External House CladdingAs our summers seem to get hotter and hotter, keeping your house cool can take some new techniques, especially if you are trying to avoid the costs of running an air conditioner. You have lots of options to cool things down, from simple window dressings to investing in a lighter external cladding system.

Ceiling Fans

Regular fans are fine but they can be awkward to place and usually don’t cool an entire room. On the other hand, a ceiling fan stays out of your way and can create a gentle breeze that cools the entire space. They are particularly helpful at night and they can make a huge difference when trying to cool bedrooms for sleeping.

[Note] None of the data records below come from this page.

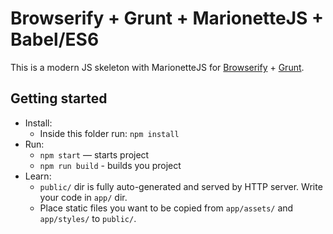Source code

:# Browserify + Grunt + MarionetteJS + Babel/ES6

This is a modern JS skeleton with MarionetteJS for [Browserify](http://browserify.org/) + [Grunt](http://gruntjs.com/).

## Getting started

* Install:
    * Inside this folder run: `npm install`
* Run:
    * `npm start` — starts project
    * `npm run build` - builds you project
* Learn:
    * `public/` dir is fully auto-generated and served by HTTP server.  Write your code in `app/` dir.
    * Place static files you want to be copied from `app/assets/` and `app/styles/` to `public/`.
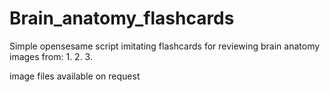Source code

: # Brain_anatomy_flashcards
Simple opensesame script imitating flashcards for reviewing brain anatomy 
images from:
1.
2.
3.

image files available on request
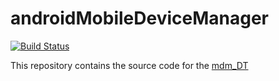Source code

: # androidMobileDeviceManager
[![Build Status](https://travis-ci.org/AndroidBootstrap/fr-pagesjaunes-mdm.svg?branch=master)](https://travis-ci.org/AndroidBootstrap/fr-pagesjaunes-mdm)

This repository contains the source code for the [mdm_DT](http://www.androidbootstrap.com/)

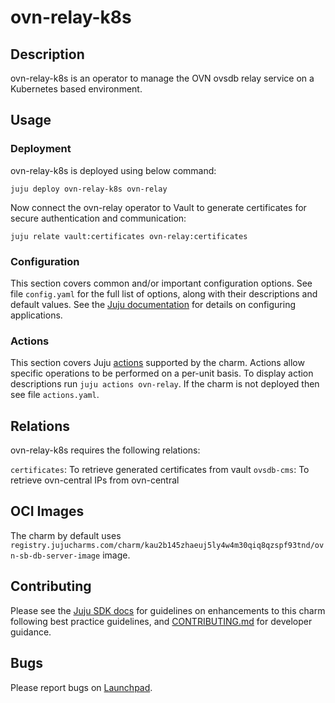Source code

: # ovn-relay-k8s

## Description

ovn-relay-k8s is an operator to manage the OVN ovsdb relay service
on a Kubernetes based environment.

## Usage

### Deployment

ovn-relay-k8s is deployed using below command:

    juju deploy ovn-relay-k8s ovn-relay

Now connect the ovn-relay operator to Vault to generate
certificates for secure authentication and communication:

    juju relate vault:certificates ovn-relay:certificates

### Configuration

This section covers common and/or important configuration options. See file
`config.yaml` for the full list of options, along with their descriptions and
default values. See the [Juju documentation][juju-docs-config-apps] for details
on configuring applications.

### Actions

This section covers Juju [actions][juju-docs-actions] supported by the charm.
Actions allow specific operations to be performed on a per-unit basis. To
display action descriptions run `juju actions ovn-relay`. If the charm is not
deployed then see file `actions.yaml`.

## Relations

ovn-relay-k8s requires the following relations:

`certificates`: To retrieve generated certificates from vault
`ovsdb-cms`: To retrieve ovn-central IPs from ovn-central

## OCI Images

The charm by default uses `registry.jujucharms.com/charm/kau2b145zhaeuj5ly4w4m30qiq8qzspf93tnd/ovn-sb-db-server-image` image.

## Contributing

Please see the [Juju SDK docs](https://juju.is/docs/sdk) for guidelines
on enhancements to this charm following best practice guidelines, and
[CONTRIBUTING.md](contributors-guide) for developer guidance.

## Bugs

Please report bugs on [Launchpad][lp-bugs-charm-ovn-relay-k8s].

<!-- LINKS -->

[contributors-guide]: https://opendev.org/x/charm-ovn-relay-k8s/src/branch/main/CONTRIBUTING.md
[juju-docs-actions]: https://jaas.ai/docs/actions
[juju-docs-config-apps]: https://juju.is/docs/configuring-applications
[lp-bugs-charm-ovn-relay-k8s]: https://bugs.launchpad.net/charm-ovn-relay-k8s/+filebug
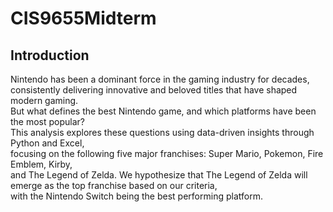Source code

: # CIS9655Midterm

## Introduction
Nintendo has been a dominant force in the gaming industry for decades,\
consistently delivering innovative and beloved titles that have shaped modern gaming.\
But what defines the best Nintendo game, and which platforms have been the most popular?
\
This analysis explores these questions using data-driven insights through Python and Excel,\
focusing on the following five major franchises: Super Mario, Pokemon, Fire Emblem, Kirby,\
and The Legend of Zelda. We hypothesize that The Legend of Zelda will emerge as the top franchise based on our criteria,\
with the Nintendo Switch being the best performing platform.
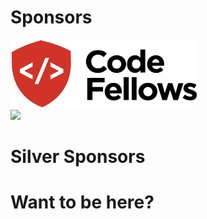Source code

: # Sponsors

<img src="images/code-fellows.png" style="border: none;background-color:white;"  width="300px"/></br>
<img src="images/overops.svg" style="border: none;background-color:white;"  width="300px"/></br>


# Silver Sponsors
<div>
<h1>Want to be here?</h1>
</div>
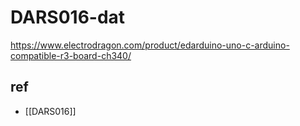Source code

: 
# DARS016-dat

https://www.electrodragon.com/product/edarduino-uno-c-arduino-compatible-r3-board-ch340/


## ref 

- [[DARS016]]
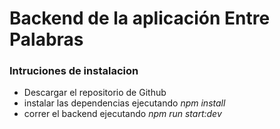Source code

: # Backend de la aplicación Entre Palabras

### Intruciones de instalacion
* Descargar el repositorio de Github
* instalar las dependencias ejecutando *npm install*
* correr el backend ejecutando *npm run start:dev*
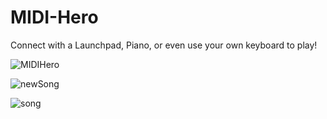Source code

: # MIDI-Hero
Connect with a Launchpad, Piano, or even use your own keyboard to play!

![MIDIHero](https://user-images.githubusercontent.com/77464600/164816073-9adf05b7-214d-4a19-9cb9-aa7b7ad41a0f.PNG)

![newSong](https://user-images.githubusercontent.com/77464600/164816119-23cde3b8-1981-4e0b-985c-a44f2187c4eb.PNG)

![song](https://user-images.githubusercontent.com/77464600/164816429-958b5059-a0ab-4fa6-a65f-82c6100f2d3e.PNG)
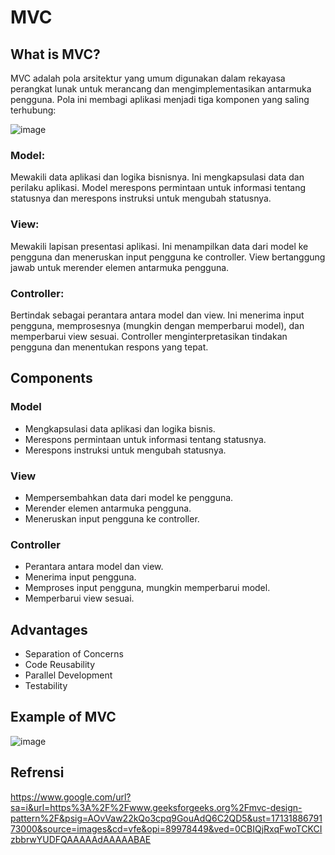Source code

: # MVC
## What is MVC?
MVC adalah pola arsitektur yang umum digunakan dalam rekayasa perangkat lunak untuk merancang dan mengimplementasikan antarmuka pengguna. Pola ini membagi aplikasi menjadi tiga komponen yang saling terhubung:

![image](https://github.com/meilynahutajulu/MVC/assets/112601862/6a6bf66e-3034-479c-a922-ae337e5dba12)

### Model: 
Mewakili data aplikasi dan logika bisnisnya. Ini mengkapsulasi data dan perilaku aplikasi. Model merespons permintaan untuk informasi tentang statusnya dan merespons instruksi untuk mengubah statusnya.

### View: 
Mewakili lapisan presentasi aplikasi. Ini menampilkan data dari model ke pengguna dan meneruskan input pengguna ke controller. View bertanggung jawab untuk merender elemen antarmuka pengguna.

### Controller: 
Bertindak sebagai perantara antara model dan view. Ini menerima input pengguna, memprosesnya (mungkin dengan memperbarui model), dan memperbarui view sesuai. Controller menginterpretasikan tindakan pengguna dan menentukan respons yang tepat.

## Components
### Model
- Mengkapsulasi data aplikasi dan logika bisnis.
- Merespons permintaan untuk informasi tentang statusnya.
- Merespons instruksi untuk mengubah statusnya.
### View
- Mempersembahkan data dari model ke pengguna.
- Merender elemen antarmuka pengguna.
- Meneruskan input pengguna ke controller.
### Controller
- Perantara antara model dan view.
- Menerima input pengguna.
- Memproses input pengguna, mungkin memperbarui model.
- Memperbarui view sesuai.

## Advantages
- Separation of Concerns
- Code Reusability
- Parallel Development
- Testability

## Example of MVC
![image](https://github.com/meilynahutajulu/MVC/assets/112601862/06b5e8f8-0fdc-415a-b85d-7015fdb63ac4)




## Refrensi
https://www.google.com/url?sa=i&url=https%3A%2F%2Fwww.geeksforgeeks.org%2Fmvc-design-pattern%2F&psig=AOvVaw22kQo3cpq9GouAdQ6C2QD5&ust=1713188679173000&source=images&cd=vfe&opi=89978449&ved=0CBIQjRxqFwoTCKCIzbbrwYUDFQAAAAAdAAAAABAE
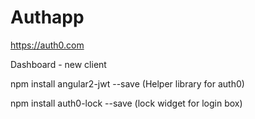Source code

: # Authapp

https://auth0.com

Dashboard - new client

npm install angular2-jwt --save (Helper library for auth0)

npm install auth0-lock --save (lock widget for login box)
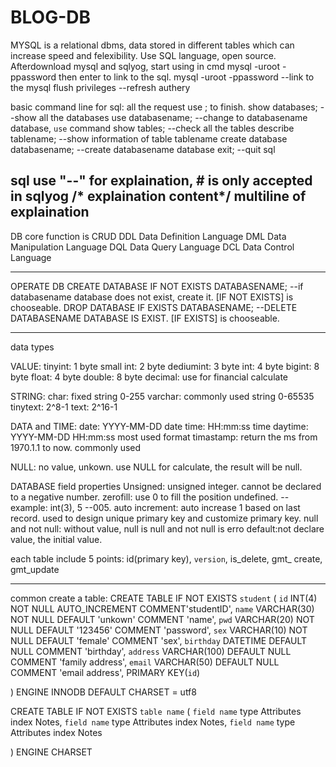# BLOG-DB

MYSQL is a relational dbms, data stored in different tables which can increase speed and felexibility.
Use SQL language, open source.
Afterdownload mysql and sqlyog, start using in cmd
mysql -uroot -ppassword then enter to link to the sql.
mysql -uroot -ppassword --link to the mysql 
flush privileges --refresh authery

basic command line for sql:
all the request use ; to finish.
show databases; --show all the databases
use databasename; --change to databasename database, `use` command
show tables; --check all the tables
describe tablename; --show information of table tablename
create database databasename; --create databasename database
exit; --quit sql

sql use "--" for explaination, # is only accepted in sqlyog
/* explaination content*/ multiline of explaination
----------------------------------------------------------

DB core function is CRUD
DDL Data Definition Language
DML Data Manipulation Language
DQL Data Query Language
DCL Data Control Language

---------------------------------------------------
OPERATE DB
CREATE DATABASE IF NOT EXISTS DATABASENAME; --if databasename database does not exist, create it. [IF NOT EXISTS] is chooseable.
DROP DATABASE IF EXISTS DATABASENAME; --DELETE DATABASENAME DATABASE IS EXIST.  [IF EXISTS] is chooseable.

-------------------------------------------
data types

VALUE:
tinyint: 1 byte
small int: 2 byte
dediumint: 3 byte
int: 4 byte
bigint: 8 byte
float: 4 byte
double: 8 byte
decimal: use for financial calculate

STRING:
char: fixed string 0-255
varchar: commonly used string 0-65535
tinytext: 2^8-1
text: 2^16-1

DATA and TIME:
date: YYYY-MM-DD date
time: HH:mm:ss  time
daytime: YYYY-MM-DD HH:mm:ss  most used format
timastamp: return the ms from 1970.1.1 to now. commonly used

NULL:
no value, unkown.
use NULL for calculate, the result will be null.


DATABASE field properties
Unsigned: unsigned integer. cannot be declared to a negative number.
zerofill: use 0 to fill the position undefined.  --example: int(3), 5 --005.
auto increment: auto increase 1 based on last record. used to design unique primary key and customize primary key.
null and  not null: without value, null is null and not null is erro
default:not declare value, the initial value.

each table include 5 points: id(primary key), `version`, is_delete, gmt_ create, gmt_update

-------------------------------------------------------------------
common create a table:
CREATE TABLE IF NOT EXISTS `student` (
	`id` INT(4) NOT NULL AUTO_INCREMENT COMMENT'studentID',
	`name` VARCHAR(30) NOT NULL DEFAULT 'unkown' COMMENT 'name',
	`pwd` VARCHAR(20) NOT NULL DEFAULT '123456' COMMENT 'password',
	`sex` VARCHAR(10) NOT NULL DEFAULT 'female' COMMENT 'sex',
	`birthday` DATETIME DEFAULT NULL COMMENT 'birthday',
	`address` VARCHAR(100) DEFAULT NULL COMMENT 'family address',
	`email` VARCHAR(50) DEFAULT NULL COMMENT 'email address',
	PRIMARY KEY(`id`)

) ENGINE INNODB DEFAULT CHARSET = utf8

CREATE TABLE IF NOT EXISTS `table name` (
	`field name`  type  Attributes  index  Notes,
  `field name`  type  Attributes  index  Notes,
  `field name`  type  Attributes  index  Notes

) ENGINE  CHARSET
















































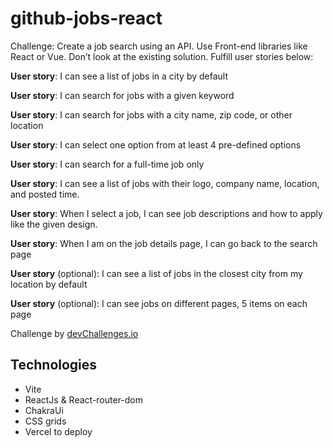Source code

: # github-jobs-react

Challenge: Create a job search using an API. Use Front-end libraries like React or Vue. Don’t look at the existing solution. Fulfill user stories below:

**User story**: I can see a list of jobs in a city by default

**User story**: I can search for jobs with a given keyword

**User story**: I can search for jobs with a city name, zip code, or other location

**User story**: I can select one option from at least 4 pre-defined options

**User story**: I can search for a full-time job only

**User story**: I can see a list of jobs with their logo, company name, location, and posted time.

**User story**: When I select a job, I can see job descriptions and how to apply like the given design.

**User story**: When I am on the job details page, I can go back to the search page

**User story** (optional): I can see a list of jobs in the closest city from my location by default

**User story** (optional): I can see jobs on different pages, 5 items on each page

Challenge by <a href="https://devchallenges.io/challenges/TtUjDt19eIHxNQ4n5jps">devChallenges.io<a/> 

  ## Technologies
  - Vite
  - ReactJs & React-router-dom
  - ChakraUi
  - CSS grids
  - Vercel to deploy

Another benefit is that they tend to operate more slowly than free-standing fans, so you don’t get that gale-force effect. It’s a more pleasant way to get air moving.

Curtains or Blinds

Though it can feel a little stifling to have windows covered up during hot weather, leaving them all open will just let hot sunshine stream in through the day. Light-blocking curtains or blinds can shade a room enough to keep it down several degrees.

Just remember that the sun moves through the day, so you might need to adjust which curtains are closed or open depending on what time it is. If there is no one home during the day to adjust with the sun, just leave everything closed up until you get home.

Of course, if a breeze is blowing or a certain side of the house is in cooler shade, you will want to open things up a little.

Ditch the Old Lights

Are you still using the old-fashioned incandescent light bulbs in your house? Compared to modern CFLs or LEDs, they put out a ton of heat. With a few lamps or lights in a room, that’s added warmth you don’t need.

People use incandescent bulbs to heat fish and reptile tanks for a reason, they really do heat up. On average, each bulb loses 90 percent of its energy in heat. So keep them turned off as much as possible, or replace them with cooler LEDs instead. You’ll also save on power usage, which is a nice side bonus.

Cook Outside

BBQs aren’t just for parties or picnics; they can move cooking heat outside and let you keep your kitchen cool. It’s just for burgers and hot dogs either. You can use your BBQ to make a lot of different dishes so you won’t get bored.

Alternatively, you can bypass the cooking completely and stick to cooler foods when the temperature gets too high.

Lighter Siding

This is a bit more expensive, but if you are already considering new siding or cladding, this is the way to go for a cooler house. A house that is covered in a dark color will absorb a significantly higher amount of sunlight than a light colored house. And that will heat up the entire house, no matter what you might be trying to accomplish with curtains or fans.

Having a new layer of siding can also help with insulation to keep the hot air out, as well as keeping the heat inside during the winter, so it can be a year-round bonus.